- Exercise prompt: Copy out the entries that follow exactly, leaving every picture behind.

- Data to process:
────────

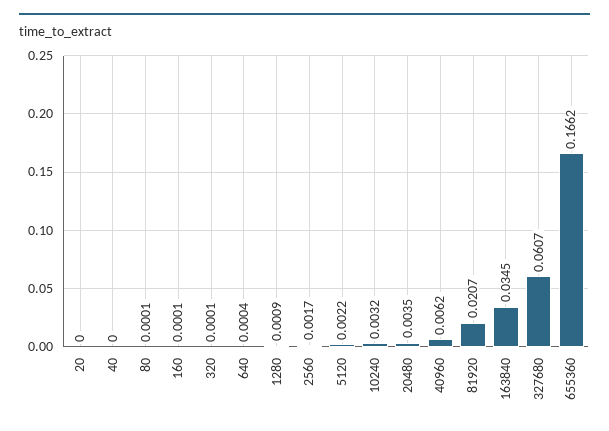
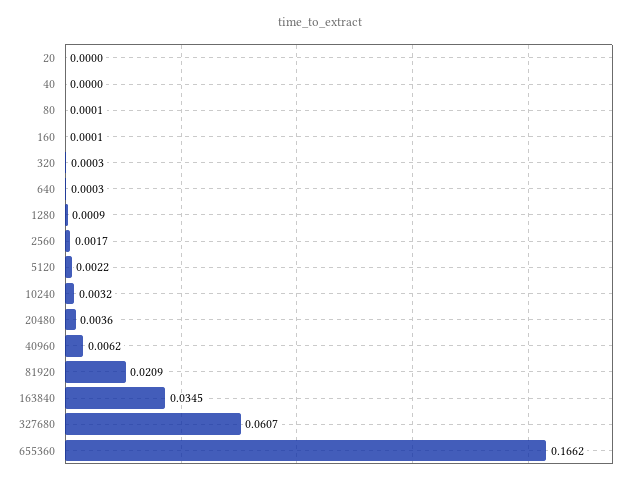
  {
    "20": 0,
    "40": 0,
    "80": 0.0001,
    "160": 0.0001,
-   "320": 0.0001,
+   "320": 0.0003,
-   "640": 0.0004,
+   "640": 0.0003,
    "1280": 0.0009,
    "2560": 0.0017,
    "5120": 0.0022,
    "10240": 0.0032,
-   "20480": 0.0035,
+   "20480": 0.0036,
    "40960": 0.0062,
-   "81920": 0.0207,
+   "81920": 0.0209,
    "163840": 0.0345,
    "327680": 0.0607,
    "655360": 0.1662
  }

────────

- Exercise answer:
  {
    "20": 0,
    "40": 0,
    "80": 0.0001,
    "160": 0.0001,
-   "320": 0.0001,
+   "320": 0.0003,
-   "640": 0.0004,
+   "640": 0.0003,
    "1280": 0.0009,
    "2560": 0.0017,
    "5120": 0.0022,
    "10240": 0.0032,
-   "20480": 0.0035,
+   "20480": 0.0036,
    "40960": 0.0062,
-   "81920": 0.0207,
+   "81920": 0.0209,
    "163840": 0.0345,
    "327680": 0.0607,
    "655360": 0.1662
  }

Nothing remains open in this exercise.